• WHAT THE TASK ASKS: Go through the material and copy each line in which the word "Baleares" shows up.

*** AVAILABLE RECORDS

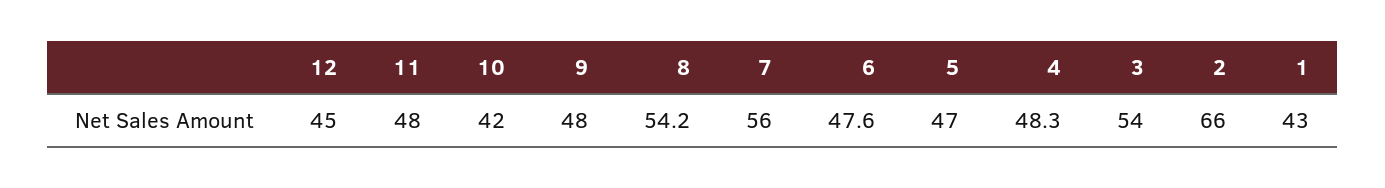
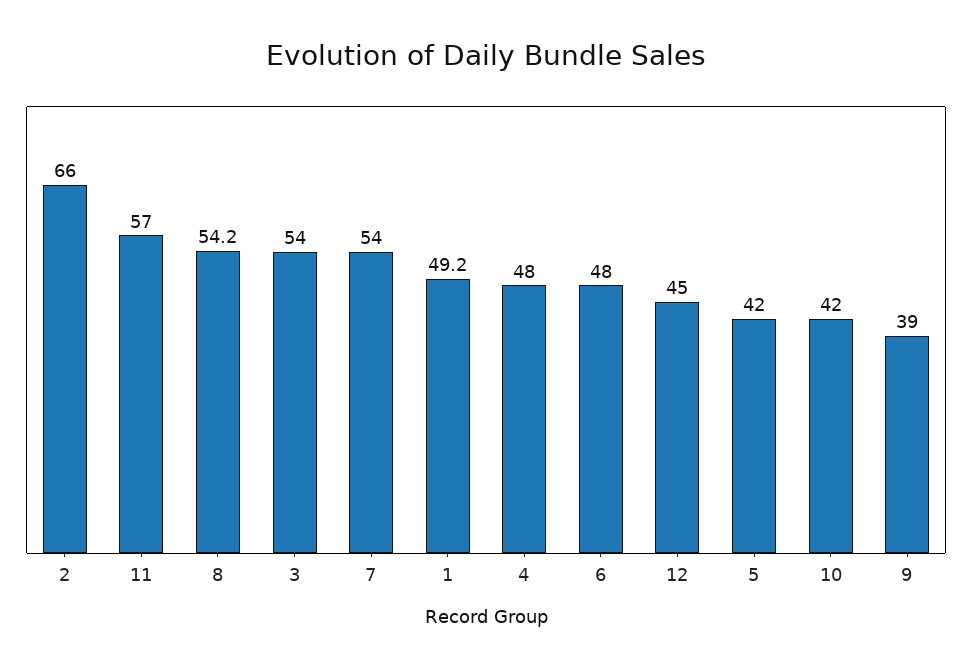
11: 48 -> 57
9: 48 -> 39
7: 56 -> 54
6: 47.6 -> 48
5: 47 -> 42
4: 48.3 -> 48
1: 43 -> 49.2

******
*** AVAILABLE RECORDS

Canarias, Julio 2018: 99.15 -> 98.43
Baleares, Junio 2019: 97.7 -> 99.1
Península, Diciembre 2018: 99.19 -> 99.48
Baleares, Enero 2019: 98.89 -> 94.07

******
*** AVAILABLE RECORDS

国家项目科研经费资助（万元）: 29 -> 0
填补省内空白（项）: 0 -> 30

******

• EXERCISE OUTPUT:
Baleares, Junio 2019: 97.7 -> 99.1
Baleares, Enero 2019: 98.89 -> 94.07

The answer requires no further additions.